Richard Lewis <[email protected]> writes:
> On Sun, 23 Jul 2023, 12:34 David Bremner, <[email protected]> wrote:
>
>> Did you start from a clean debootstrap here? Because I don't see where
>> in your second reproducer the addon packages get installed.
>>
>
> no, i reused the chroot from the "first attempt" reproducer
> A clean recipe, not requiring any 'login' is:
>
> mkdir -p /tmp/bullseye
> cd /tmp/bullseye
> debootstrap bullseye . https://deb.debian.org/debian
> ln -s /tmp/bullseye /var/lib/machines/bullseye
btw, there is no need to use a symlink here (depends on space in /var I guess)
> systemd-nspawn --machine bullseye apt install emacs elpa-helpful
A smaller set of packages is just emacs and elpa-dash.
> sed -i /bullseye/bookworm/ tmp/bullseye/apt/sources.list
There are a couple of typos here, but I get what you meant.

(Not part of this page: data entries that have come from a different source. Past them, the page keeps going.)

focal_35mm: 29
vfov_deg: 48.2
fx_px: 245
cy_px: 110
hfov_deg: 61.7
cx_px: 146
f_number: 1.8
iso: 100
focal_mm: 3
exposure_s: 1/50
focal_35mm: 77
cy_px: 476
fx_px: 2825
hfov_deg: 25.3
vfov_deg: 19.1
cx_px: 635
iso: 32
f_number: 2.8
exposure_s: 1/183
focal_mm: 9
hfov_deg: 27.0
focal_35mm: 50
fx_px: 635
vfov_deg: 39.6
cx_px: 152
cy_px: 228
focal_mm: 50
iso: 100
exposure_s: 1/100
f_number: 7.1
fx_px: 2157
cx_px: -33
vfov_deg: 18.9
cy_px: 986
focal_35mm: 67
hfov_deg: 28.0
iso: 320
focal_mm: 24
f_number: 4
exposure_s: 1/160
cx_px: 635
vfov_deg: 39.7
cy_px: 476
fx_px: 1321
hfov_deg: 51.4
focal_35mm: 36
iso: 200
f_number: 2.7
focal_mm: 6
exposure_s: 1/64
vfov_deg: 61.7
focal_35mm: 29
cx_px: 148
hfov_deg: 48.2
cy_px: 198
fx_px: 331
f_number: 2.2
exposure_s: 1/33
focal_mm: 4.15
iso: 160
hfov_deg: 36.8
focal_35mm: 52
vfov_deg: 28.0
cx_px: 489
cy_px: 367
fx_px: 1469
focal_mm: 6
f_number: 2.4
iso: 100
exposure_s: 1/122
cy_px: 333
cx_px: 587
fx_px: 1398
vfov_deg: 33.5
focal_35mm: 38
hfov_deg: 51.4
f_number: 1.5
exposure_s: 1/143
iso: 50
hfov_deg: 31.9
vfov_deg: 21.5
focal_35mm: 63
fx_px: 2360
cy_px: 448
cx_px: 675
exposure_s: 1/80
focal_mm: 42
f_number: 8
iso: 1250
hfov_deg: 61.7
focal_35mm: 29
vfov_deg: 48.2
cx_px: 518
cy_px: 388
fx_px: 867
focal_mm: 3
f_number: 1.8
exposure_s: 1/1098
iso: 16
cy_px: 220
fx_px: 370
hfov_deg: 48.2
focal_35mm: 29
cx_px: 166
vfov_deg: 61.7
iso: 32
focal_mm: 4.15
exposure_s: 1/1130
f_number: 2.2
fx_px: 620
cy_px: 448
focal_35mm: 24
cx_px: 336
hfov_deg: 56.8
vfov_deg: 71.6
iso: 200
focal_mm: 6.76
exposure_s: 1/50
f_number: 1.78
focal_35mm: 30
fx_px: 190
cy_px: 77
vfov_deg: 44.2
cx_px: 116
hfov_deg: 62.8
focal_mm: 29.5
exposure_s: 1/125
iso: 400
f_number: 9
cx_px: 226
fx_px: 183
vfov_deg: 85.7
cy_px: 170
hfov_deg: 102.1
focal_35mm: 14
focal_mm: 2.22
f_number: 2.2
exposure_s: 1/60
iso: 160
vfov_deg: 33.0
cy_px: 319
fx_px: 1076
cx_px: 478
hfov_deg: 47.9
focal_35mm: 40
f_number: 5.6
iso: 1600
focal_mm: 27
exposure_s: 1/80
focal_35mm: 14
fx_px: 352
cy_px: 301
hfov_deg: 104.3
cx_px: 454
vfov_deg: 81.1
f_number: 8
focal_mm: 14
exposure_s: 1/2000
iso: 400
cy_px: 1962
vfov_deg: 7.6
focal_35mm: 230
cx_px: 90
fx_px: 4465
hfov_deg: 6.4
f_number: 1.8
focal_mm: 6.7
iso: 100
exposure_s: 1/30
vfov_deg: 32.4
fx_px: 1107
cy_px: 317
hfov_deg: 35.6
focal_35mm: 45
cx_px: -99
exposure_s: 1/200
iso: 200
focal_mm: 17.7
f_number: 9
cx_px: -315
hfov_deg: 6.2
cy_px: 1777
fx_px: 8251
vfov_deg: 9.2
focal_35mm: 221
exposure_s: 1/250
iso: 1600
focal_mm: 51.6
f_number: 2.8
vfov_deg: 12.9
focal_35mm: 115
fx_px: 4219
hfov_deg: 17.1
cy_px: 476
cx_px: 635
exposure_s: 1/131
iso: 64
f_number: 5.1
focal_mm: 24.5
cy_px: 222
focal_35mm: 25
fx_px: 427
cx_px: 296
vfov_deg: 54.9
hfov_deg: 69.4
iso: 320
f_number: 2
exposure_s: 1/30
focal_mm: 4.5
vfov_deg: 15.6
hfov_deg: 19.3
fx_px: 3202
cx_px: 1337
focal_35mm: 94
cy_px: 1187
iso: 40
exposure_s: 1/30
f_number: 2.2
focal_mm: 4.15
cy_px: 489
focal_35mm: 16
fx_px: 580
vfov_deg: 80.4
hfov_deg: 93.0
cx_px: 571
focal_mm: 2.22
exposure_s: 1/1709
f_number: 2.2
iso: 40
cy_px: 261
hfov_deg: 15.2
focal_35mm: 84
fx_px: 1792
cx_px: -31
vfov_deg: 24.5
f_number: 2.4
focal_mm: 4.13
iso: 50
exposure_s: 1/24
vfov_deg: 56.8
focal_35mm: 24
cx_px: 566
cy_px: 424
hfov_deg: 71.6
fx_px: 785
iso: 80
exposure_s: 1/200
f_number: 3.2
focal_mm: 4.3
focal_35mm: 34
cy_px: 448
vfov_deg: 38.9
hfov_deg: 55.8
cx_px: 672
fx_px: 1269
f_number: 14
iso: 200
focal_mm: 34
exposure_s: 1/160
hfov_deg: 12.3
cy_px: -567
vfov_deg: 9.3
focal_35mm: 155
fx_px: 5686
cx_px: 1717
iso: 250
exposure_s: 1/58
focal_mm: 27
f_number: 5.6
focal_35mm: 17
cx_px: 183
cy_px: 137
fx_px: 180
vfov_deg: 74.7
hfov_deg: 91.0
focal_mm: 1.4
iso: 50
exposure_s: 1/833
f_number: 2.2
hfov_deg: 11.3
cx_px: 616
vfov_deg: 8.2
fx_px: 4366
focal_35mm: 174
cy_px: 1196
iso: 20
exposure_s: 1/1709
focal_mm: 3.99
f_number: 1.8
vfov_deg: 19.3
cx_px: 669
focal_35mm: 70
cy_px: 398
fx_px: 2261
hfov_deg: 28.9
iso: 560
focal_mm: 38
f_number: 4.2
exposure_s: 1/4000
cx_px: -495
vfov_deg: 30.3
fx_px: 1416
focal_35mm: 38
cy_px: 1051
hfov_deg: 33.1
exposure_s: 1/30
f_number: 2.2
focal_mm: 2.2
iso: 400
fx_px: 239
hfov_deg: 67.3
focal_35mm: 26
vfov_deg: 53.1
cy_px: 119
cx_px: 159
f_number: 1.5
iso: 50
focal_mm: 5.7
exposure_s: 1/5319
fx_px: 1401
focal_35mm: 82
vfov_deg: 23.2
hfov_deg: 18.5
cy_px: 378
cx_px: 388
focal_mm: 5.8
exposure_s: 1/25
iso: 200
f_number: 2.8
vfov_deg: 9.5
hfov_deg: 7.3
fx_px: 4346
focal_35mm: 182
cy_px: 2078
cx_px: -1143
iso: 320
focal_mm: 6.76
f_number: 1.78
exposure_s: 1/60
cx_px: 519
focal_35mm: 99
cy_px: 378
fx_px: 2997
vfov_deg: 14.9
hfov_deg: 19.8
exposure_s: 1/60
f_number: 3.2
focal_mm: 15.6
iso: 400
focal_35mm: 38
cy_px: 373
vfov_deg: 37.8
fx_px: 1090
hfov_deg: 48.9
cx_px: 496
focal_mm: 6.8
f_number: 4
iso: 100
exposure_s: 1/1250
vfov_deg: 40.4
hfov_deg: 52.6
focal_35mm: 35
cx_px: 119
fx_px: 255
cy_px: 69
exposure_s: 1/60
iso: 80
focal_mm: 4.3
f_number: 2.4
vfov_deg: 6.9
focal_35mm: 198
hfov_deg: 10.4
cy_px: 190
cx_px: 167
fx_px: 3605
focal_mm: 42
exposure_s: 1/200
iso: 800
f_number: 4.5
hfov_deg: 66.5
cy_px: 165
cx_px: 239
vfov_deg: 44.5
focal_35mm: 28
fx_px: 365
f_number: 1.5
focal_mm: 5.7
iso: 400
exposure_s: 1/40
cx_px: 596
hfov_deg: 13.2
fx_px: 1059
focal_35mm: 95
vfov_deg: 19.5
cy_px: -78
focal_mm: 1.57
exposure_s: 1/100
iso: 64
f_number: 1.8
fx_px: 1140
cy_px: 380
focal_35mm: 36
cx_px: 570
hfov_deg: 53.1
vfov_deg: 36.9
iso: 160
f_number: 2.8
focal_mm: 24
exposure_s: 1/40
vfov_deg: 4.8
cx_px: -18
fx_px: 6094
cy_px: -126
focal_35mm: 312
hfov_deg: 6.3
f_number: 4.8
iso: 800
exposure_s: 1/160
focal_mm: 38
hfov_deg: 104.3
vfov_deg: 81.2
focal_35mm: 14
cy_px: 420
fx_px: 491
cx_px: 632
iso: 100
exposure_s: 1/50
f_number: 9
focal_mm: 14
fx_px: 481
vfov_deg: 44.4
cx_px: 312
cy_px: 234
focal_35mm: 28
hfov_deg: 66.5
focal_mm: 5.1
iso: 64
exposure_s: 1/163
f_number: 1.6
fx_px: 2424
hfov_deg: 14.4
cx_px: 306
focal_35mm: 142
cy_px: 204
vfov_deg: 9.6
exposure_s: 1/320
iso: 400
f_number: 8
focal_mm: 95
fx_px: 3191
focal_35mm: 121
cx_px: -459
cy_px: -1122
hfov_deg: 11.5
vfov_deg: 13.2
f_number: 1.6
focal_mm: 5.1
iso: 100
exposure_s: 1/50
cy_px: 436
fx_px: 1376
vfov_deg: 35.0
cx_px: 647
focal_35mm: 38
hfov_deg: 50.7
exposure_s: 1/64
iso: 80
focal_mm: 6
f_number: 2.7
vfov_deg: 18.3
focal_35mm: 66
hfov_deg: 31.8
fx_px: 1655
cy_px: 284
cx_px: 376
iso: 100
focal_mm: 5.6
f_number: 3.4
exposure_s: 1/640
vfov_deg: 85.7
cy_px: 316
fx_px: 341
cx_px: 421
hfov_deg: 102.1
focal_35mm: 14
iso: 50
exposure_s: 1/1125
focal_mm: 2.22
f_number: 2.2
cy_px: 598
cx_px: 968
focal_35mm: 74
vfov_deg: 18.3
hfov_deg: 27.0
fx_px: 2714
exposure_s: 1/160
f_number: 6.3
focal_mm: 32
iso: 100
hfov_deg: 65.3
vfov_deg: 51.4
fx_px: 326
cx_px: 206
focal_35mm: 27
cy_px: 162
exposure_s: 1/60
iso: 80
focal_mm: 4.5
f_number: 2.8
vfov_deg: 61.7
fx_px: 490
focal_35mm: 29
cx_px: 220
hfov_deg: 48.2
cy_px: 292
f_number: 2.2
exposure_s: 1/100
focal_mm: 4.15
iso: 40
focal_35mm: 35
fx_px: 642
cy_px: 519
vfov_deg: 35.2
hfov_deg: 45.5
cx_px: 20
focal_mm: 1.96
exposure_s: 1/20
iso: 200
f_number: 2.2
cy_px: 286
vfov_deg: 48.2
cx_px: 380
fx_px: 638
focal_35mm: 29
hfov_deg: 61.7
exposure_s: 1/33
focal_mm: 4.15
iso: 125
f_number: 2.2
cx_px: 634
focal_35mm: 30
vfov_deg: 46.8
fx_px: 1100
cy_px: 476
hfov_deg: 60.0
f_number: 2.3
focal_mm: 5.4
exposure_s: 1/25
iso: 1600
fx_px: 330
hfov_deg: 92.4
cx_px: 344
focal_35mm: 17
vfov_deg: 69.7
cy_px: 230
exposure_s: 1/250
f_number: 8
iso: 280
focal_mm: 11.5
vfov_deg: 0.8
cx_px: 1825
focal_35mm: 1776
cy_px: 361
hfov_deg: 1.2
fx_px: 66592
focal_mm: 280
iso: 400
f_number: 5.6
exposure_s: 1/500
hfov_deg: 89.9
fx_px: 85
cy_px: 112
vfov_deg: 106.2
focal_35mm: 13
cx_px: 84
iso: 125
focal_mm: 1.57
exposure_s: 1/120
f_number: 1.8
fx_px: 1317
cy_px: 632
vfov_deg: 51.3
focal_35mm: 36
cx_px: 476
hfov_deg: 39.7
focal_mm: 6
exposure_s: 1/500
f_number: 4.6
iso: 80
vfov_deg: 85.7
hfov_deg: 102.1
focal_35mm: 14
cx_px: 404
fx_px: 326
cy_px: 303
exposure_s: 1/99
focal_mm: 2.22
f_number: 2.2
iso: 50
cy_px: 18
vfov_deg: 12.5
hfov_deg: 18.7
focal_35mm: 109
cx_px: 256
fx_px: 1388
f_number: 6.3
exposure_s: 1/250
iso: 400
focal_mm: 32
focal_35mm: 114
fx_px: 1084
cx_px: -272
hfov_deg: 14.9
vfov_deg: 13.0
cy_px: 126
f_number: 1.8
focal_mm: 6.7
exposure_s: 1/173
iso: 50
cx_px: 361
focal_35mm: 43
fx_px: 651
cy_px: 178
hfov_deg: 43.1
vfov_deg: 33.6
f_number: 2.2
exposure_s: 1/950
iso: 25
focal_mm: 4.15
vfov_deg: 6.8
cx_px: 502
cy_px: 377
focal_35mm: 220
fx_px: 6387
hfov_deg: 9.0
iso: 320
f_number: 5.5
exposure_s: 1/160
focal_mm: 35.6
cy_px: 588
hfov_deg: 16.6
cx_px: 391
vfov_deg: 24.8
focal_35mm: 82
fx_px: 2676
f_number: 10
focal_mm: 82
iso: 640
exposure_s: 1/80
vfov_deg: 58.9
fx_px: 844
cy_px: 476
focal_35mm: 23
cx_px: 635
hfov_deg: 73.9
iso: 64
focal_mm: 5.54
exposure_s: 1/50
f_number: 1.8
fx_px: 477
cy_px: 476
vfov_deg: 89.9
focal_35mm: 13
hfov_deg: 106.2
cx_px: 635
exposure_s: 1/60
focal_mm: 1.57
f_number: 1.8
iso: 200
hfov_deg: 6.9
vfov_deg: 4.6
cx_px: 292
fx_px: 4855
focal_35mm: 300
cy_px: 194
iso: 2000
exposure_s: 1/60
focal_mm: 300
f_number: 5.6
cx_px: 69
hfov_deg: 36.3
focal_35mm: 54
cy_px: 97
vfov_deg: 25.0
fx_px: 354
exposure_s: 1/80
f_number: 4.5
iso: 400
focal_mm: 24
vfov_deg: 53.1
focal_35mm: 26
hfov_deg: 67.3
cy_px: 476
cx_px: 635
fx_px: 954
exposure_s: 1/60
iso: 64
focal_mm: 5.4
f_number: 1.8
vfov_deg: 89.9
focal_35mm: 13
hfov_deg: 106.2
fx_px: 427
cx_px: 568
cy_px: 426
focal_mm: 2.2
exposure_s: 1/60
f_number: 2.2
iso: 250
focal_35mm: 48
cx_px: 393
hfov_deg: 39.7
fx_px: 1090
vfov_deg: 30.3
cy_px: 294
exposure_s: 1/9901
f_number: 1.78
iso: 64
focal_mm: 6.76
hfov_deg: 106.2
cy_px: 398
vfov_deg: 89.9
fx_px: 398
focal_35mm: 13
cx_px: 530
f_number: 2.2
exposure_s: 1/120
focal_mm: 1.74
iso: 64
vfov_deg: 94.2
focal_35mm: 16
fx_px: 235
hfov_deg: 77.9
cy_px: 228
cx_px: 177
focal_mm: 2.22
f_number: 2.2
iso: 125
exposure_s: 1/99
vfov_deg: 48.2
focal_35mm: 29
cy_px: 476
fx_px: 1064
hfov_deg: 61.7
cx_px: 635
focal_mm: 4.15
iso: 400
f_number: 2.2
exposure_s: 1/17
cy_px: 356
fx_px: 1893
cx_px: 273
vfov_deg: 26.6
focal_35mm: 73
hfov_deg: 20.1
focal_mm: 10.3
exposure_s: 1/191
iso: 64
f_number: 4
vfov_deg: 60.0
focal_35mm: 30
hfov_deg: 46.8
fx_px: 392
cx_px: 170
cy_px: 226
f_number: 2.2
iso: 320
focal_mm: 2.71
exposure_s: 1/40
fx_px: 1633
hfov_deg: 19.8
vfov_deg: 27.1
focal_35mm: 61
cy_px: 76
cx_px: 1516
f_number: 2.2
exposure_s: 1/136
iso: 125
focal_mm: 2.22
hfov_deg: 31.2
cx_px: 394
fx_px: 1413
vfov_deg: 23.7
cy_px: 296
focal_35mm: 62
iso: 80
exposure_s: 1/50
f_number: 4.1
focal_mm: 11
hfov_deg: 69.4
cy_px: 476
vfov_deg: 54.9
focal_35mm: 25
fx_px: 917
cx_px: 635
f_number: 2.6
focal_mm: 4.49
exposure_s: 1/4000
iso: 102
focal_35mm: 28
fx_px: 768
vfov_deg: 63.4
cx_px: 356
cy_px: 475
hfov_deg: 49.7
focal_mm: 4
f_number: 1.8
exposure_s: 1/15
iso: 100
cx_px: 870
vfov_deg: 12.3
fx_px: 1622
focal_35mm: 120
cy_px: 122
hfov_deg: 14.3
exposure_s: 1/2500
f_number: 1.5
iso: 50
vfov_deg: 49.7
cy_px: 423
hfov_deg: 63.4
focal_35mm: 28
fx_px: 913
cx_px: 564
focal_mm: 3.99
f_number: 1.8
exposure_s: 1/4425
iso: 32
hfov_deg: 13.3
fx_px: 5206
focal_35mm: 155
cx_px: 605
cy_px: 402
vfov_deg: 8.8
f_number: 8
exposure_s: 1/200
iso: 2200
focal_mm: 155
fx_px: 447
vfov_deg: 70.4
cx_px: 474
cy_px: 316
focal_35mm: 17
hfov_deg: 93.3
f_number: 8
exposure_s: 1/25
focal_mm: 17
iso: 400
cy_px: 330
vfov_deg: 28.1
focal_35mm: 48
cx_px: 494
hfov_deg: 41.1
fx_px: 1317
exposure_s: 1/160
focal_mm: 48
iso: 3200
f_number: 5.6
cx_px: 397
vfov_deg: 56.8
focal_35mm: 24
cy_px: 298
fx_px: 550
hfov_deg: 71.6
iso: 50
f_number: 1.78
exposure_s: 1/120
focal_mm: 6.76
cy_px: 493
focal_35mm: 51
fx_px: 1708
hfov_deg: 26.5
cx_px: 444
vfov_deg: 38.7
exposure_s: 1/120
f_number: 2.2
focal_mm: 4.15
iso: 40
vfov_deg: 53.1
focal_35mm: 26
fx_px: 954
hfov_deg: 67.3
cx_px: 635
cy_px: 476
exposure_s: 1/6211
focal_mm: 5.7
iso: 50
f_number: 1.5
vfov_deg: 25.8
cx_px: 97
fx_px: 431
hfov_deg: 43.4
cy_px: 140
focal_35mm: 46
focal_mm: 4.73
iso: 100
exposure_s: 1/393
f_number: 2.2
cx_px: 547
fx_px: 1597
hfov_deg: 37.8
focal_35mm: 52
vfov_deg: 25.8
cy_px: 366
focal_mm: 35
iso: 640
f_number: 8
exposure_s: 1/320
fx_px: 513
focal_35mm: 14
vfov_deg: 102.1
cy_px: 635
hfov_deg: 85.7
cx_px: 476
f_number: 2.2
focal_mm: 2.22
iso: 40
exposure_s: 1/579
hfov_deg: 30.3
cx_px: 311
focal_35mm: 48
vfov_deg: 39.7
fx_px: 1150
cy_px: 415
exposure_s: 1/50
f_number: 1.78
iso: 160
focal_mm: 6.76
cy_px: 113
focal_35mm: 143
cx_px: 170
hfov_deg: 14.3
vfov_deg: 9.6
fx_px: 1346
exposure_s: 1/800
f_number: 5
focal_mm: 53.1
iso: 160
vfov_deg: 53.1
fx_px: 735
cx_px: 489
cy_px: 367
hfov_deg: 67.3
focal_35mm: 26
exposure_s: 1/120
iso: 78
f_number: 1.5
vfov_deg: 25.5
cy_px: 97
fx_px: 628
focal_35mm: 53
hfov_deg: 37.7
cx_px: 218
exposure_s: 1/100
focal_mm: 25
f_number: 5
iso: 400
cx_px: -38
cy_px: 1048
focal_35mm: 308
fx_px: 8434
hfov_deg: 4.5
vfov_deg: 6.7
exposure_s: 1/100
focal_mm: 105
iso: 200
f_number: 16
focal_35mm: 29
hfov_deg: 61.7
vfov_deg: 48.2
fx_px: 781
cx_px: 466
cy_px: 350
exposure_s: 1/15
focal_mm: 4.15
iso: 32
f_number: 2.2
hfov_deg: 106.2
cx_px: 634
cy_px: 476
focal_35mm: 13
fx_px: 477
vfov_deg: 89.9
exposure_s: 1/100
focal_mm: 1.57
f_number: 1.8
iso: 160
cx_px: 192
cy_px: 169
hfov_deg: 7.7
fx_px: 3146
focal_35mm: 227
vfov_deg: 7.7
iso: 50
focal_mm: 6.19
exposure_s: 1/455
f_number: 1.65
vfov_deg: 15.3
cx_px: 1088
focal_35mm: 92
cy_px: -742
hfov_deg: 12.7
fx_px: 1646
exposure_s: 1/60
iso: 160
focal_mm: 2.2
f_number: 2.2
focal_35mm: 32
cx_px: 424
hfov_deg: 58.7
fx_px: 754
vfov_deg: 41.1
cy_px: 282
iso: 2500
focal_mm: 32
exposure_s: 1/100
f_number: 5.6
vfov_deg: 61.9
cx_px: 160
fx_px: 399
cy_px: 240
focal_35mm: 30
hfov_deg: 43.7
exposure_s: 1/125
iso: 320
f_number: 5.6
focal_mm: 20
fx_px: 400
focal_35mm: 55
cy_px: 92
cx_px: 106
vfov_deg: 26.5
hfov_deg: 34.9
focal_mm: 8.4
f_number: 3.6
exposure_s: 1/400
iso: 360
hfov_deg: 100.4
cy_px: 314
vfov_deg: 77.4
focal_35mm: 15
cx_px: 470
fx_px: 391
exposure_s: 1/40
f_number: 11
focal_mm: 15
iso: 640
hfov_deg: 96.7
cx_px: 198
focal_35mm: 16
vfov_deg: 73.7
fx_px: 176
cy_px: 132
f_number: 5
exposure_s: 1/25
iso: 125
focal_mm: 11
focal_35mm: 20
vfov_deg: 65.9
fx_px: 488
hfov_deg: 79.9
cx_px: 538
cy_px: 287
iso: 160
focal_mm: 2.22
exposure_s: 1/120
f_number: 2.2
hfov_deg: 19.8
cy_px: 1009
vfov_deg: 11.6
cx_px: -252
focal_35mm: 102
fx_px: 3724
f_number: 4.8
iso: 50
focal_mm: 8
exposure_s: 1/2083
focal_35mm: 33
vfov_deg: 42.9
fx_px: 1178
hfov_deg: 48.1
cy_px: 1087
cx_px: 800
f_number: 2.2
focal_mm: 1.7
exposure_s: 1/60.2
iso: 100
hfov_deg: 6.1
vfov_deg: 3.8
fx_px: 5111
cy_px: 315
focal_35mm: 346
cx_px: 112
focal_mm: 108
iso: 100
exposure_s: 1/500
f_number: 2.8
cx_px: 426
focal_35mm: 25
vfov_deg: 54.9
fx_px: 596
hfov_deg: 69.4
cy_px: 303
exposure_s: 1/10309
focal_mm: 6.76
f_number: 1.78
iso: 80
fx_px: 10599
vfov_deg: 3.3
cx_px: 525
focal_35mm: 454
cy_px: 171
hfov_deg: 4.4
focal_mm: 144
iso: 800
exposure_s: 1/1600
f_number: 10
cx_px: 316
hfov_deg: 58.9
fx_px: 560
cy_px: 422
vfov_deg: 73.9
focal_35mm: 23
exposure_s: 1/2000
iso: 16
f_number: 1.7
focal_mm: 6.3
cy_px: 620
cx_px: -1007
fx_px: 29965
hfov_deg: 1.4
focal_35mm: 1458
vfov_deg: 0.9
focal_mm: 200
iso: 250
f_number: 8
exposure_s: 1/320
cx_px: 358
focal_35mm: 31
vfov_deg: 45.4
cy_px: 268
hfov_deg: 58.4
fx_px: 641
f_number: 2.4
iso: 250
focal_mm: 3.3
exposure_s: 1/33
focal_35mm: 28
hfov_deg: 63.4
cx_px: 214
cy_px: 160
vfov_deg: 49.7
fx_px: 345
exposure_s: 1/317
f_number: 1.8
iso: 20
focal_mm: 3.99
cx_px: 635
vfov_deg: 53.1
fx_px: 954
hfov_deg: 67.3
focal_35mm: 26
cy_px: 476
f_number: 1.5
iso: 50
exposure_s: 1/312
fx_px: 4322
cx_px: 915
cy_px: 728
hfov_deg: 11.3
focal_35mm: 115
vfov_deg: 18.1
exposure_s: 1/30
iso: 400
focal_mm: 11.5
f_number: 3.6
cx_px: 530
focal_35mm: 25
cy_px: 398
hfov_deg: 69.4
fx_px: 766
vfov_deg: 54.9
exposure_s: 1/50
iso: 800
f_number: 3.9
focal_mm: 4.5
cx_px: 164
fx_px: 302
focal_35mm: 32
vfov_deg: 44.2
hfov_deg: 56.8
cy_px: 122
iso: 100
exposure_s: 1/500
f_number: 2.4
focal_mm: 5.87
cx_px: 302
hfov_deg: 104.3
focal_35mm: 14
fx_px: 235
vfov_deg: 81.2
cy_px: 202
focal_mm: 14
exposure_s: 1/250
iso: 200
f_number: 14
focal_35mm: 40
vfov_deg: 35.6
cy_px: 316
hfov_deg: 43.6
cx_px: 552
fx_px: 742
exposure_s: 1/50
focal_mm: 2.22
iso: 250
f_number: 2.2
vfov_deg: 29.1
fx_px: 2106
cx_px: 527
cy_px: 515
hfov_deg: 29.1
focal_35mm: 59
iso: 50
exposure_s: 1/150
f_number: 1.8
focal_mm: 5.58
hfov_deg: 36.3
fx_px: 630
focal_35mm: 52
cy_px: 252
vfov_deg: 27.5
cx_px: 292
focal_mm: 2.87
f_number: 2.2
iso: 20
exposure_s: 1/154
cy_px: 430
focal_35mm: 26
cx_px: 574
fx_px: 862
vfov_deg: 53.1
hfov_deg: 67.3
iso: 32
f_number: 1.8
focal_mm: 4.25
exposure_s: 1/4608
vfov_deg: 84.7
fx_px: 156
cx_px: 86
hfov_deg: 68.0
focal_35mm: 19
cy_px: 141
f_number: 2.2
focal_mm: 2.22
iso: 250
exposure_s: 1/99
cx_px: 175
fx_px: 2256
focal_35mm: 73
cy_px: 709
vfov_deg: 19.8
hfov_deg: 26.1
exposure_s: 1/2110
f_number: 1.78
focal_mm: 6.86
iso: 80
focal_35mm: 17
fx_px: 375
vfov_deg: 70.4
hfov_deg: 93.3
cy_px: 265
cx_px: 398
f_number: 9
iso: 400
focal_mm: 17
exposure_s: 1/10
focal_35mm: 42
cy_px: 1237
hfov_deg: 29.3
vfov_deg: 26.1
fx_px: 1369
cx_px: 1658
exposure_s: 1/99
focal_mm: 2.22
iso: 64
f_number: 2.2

Should be
more like
sed -i s/bullseye/bookworm/ /var/lib/machines/bullseye/etc/apt/sources.list
> systemd-nspawn --machine bullseye apt update
> systemd-nspawn --machine bullseye apt upgrade
I checked that changing this to full-upgrade does not change anything
> # this all works, including upgrading emacs :)
OK, this downgrades the importance of the crash when upgrading emacs in
a chroot, I agree.
As far as the actual bug with failing to clean up, I ran
% systemd-nspawn --machine bullseye /usr/lib/dh-elpa/helper/remove emacs dash
2.17.0
and that cleans up the directory
/usr/share/emacs/site-lisp/elpa/dash-2.17.0
so the bug is at some other level of the stack. I guess I will have to
look at the log from the upgrade, but I haven't had a chance to do that yet.